10Finalmente, o apego da autora à sua análise factual das ações dos Estados a distancia de uma imersão profunda na história e nas coordenadas da evolução política dos países em questão. Se é verdade que os quatro países exercem uma diplomacia primordialmente estatal, é verdade também que suas decisões de Estado têm origem nos movimentos socio-políticos que permitiram que essas lideranças chegassem ao poder, que suas decisões (ainda que de cunho autoritário, em alguns dos casos) associam-se às formas praticadas por esses governos de relacionar-se com suas sociedades, que seus atos de política externa atrelam-se à história de suas diplomacias, cuja combatitividade, em alguns casos, não data de hoje.

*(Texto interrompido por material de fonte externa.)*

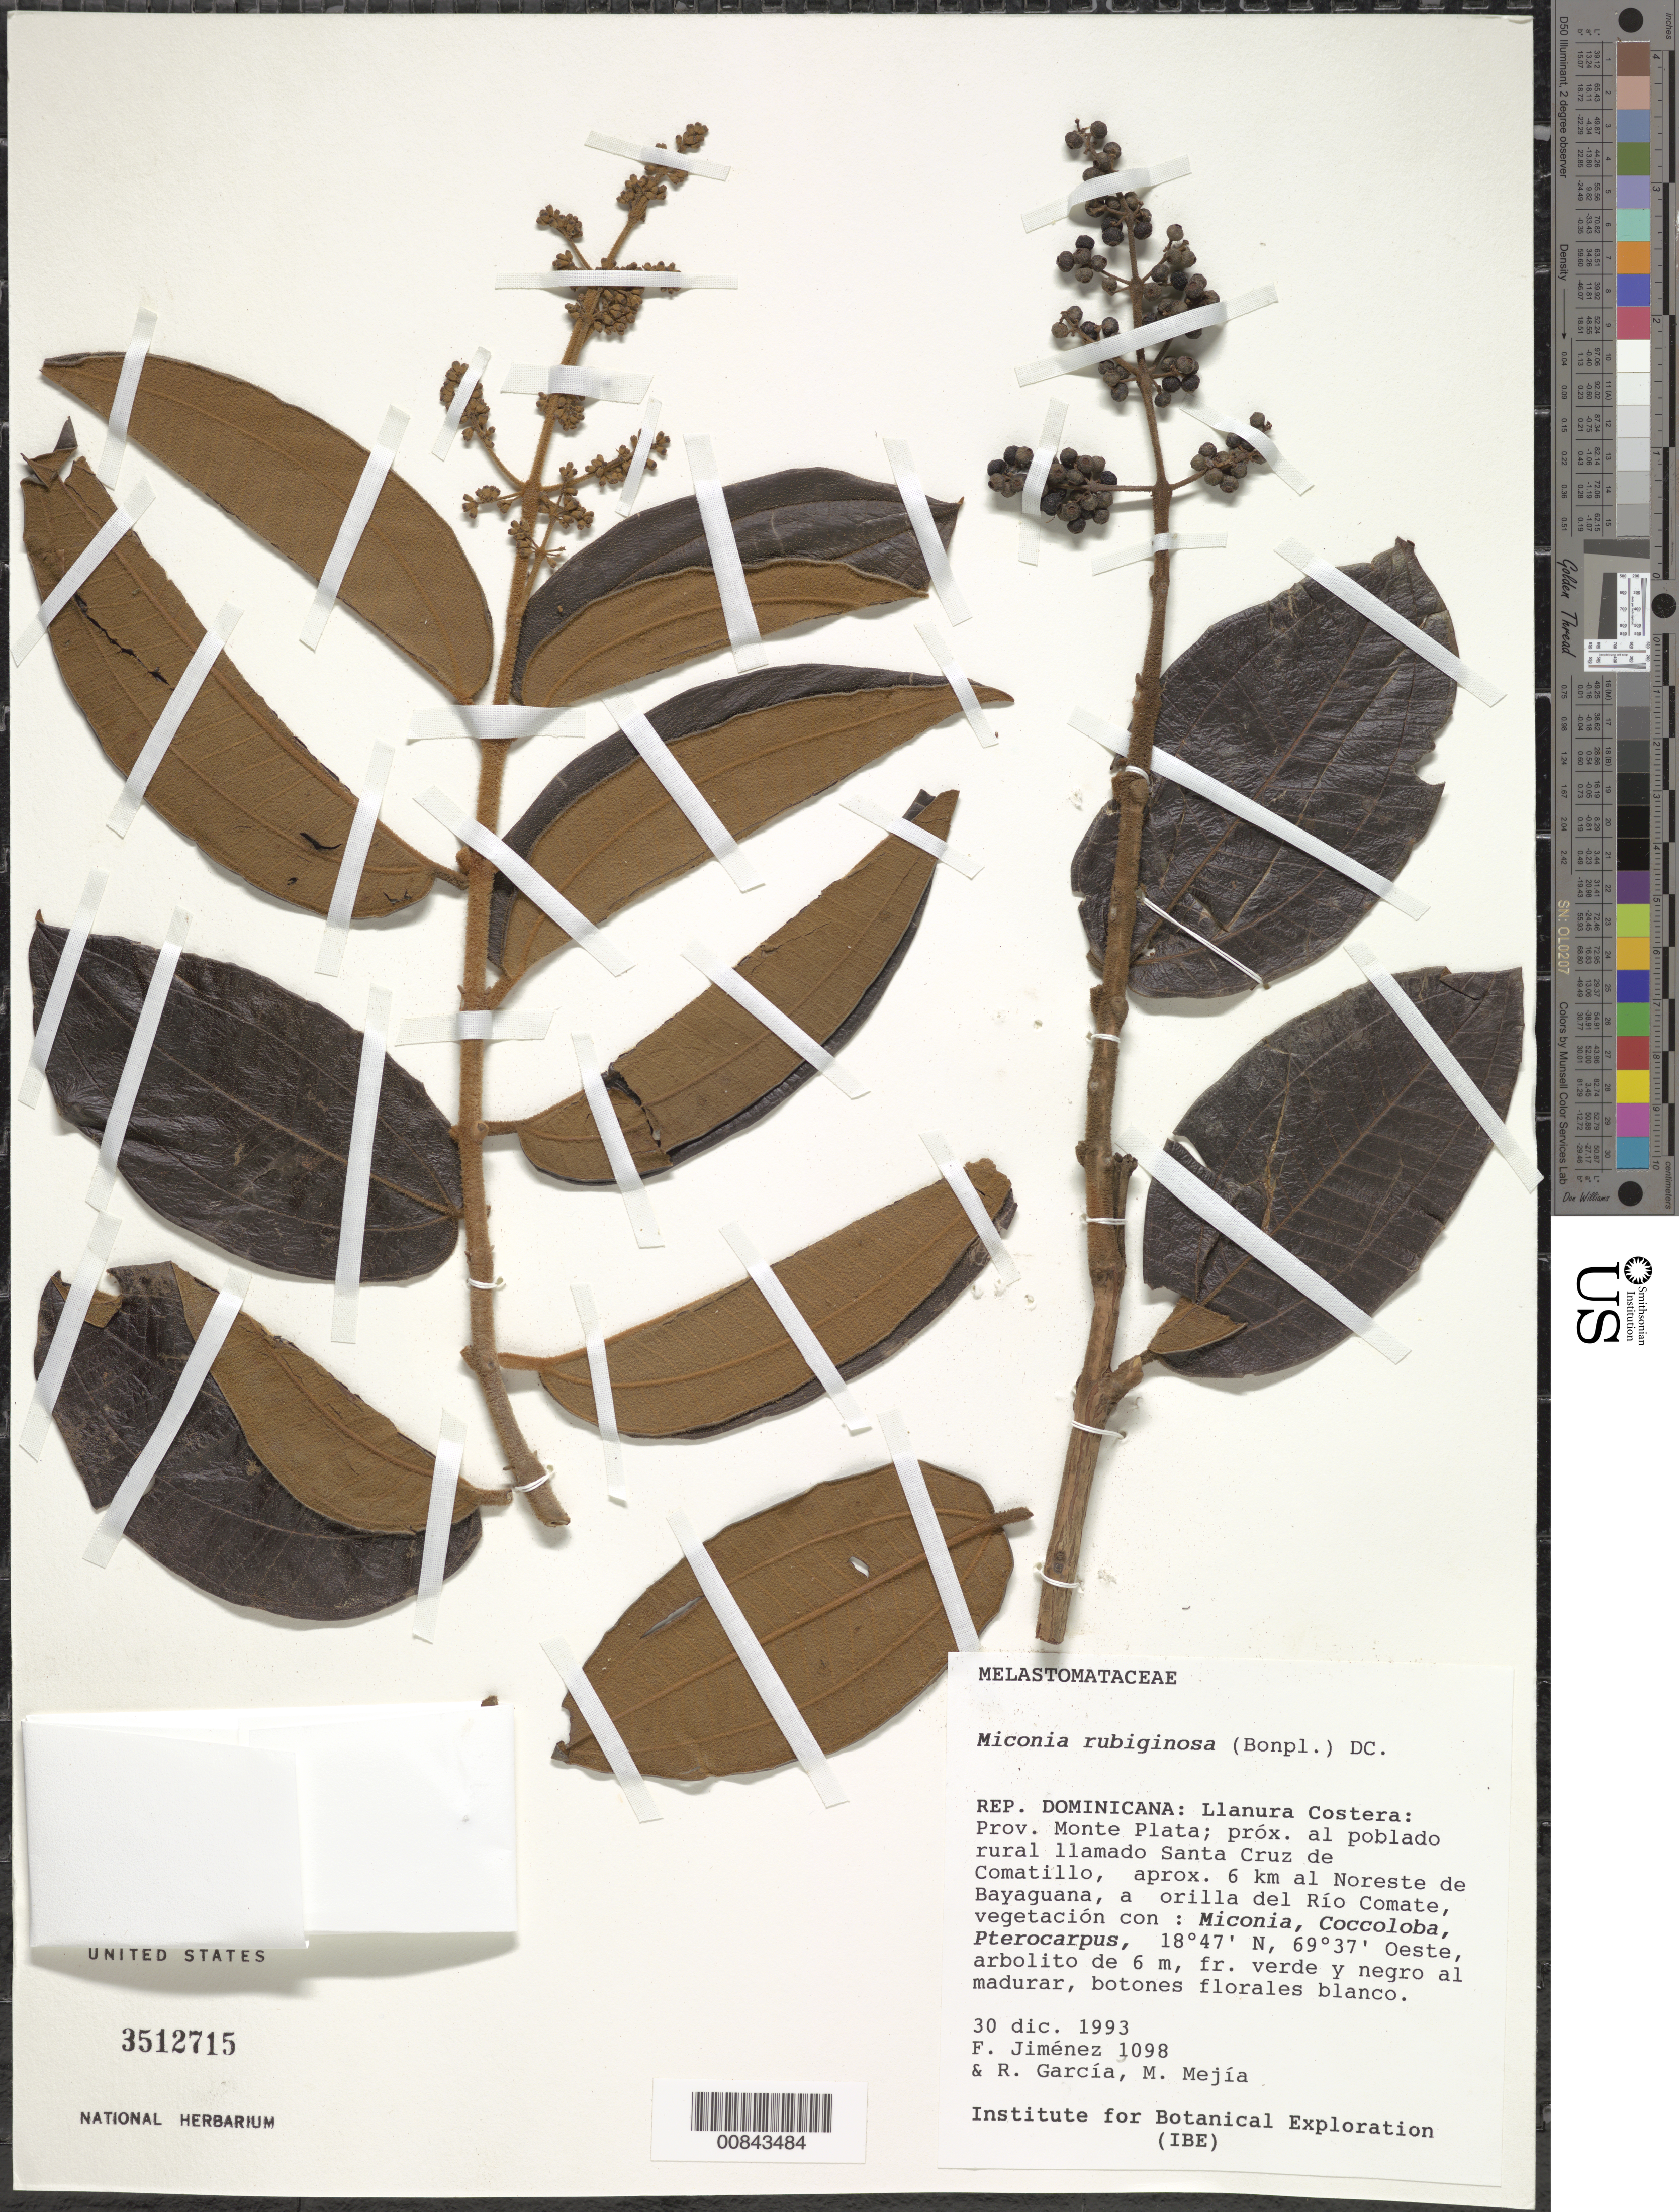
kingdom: Plantae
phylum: Tracheophyta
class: Magnoliopsida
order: Myrtales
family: Melastomataceae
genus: Miconia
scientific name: Miconia rubiginosa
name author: (Bonpl.) DC.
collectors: F. Jiménez, R. G. García & M. Mejia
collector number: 1098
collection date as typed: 30 Dec 1993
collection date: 1993-12-30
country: Dominican Republic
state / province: Monte Plata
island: Hispaniola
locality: Llanura Costera: próx. al poblado rural llamado Santa Cruz de Comatillo, aprox. 6 km al Noreste de Bayaguana, a orilla del Río Comate.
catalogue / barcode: US 3512715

11Os dois casos sul-americanos são exemplares da necessidade de uma prospecção histórica mais ampla para a análise de suas políticas externas. A chegada ao poder de Lula e Chávez responde a uma evolução política inédita de uma região que, apesar de ter se livrado do pacto colonial há quase duzentos anos, jamais logrou fazer ascender ao poder representantes de classes sociais desassociadas dos antigos colonizadores. A emergência dessas novas lideranças traz desdobramentos importantes não somente para a dinâmica política interna, mas também sobre suas formas de exercer a política externa, que responderá certamente a aspirações sociais profundas e às novas necessidades discursivas dos segmentos sociais, antes órfãos, que agora foram os responsáveis pela mudança no poder.

12No que concerne o Oriente Médio, cuja tensão política é sempre tratada sob a ótica da política externa, desencadeada pela criação e posterior expansão pela força do Estado de Israel, seria necessário igualmente uma imersão sócio-histórica para compreender o quanto as aspirações sociais dos povos em questão influenciam o estilo de seus governantes, a emergência de lideranças autoritárias, os processos de radicalização da prática do islã por que passam algumas sociedades, e, pelo contrário, a necessidade de alianças com os Estados Unidos e a opção pela política suave praticada pelo Egito.

13Ao atrelar-se à análise dos fatos recentes da aproximação entre a América do Sul e o Oriente Médio, a autora se depara sobre suas dificuldades de coesão, os antagonismos que se produzem no seio de suas tentativas de associação e ao que ela chama de uma « competição pela liderança do Sul », que atrasaria a realização de seus interesses comuns. Essa visão remete mais uma vez ao debate realista sobre o equilíbrio de poder (unipolar, bipolar ou multipolar), segundo o qual todos os atores estariam em busca de assumir o topo da pirâmide. Talvez a mais importante conclusão a que o estudo de tal caso poderia levar não é a de um Sul tentando se organizar para contrapor-se ao Norte ou para fazer valer interesses comuns objetivos e minuciosamente definidos. É mesmo difícil supor que tais interesses possam vir a existir, que Brasil e Irã partilhem juntos um pleito nítido, ou que Venezuela e Egito se unam para conseguir uma concessão qualquer das potências mundiais, ou ainda, mais inusitadamente, que a iniciativa América do Sul – Países árabes logre ao menos definir uma plataforma concreta que coloque as duas regiões numa mesma trincheira. O mais importante está no movimento de aproximação, no desencadeamento de minúsculas iniciativas de cooperação, na abertura de canais para o conhecimento mútuo e que tudo isso venha, finalmente, contribuir para algum tipo de democratização do sistema internacional.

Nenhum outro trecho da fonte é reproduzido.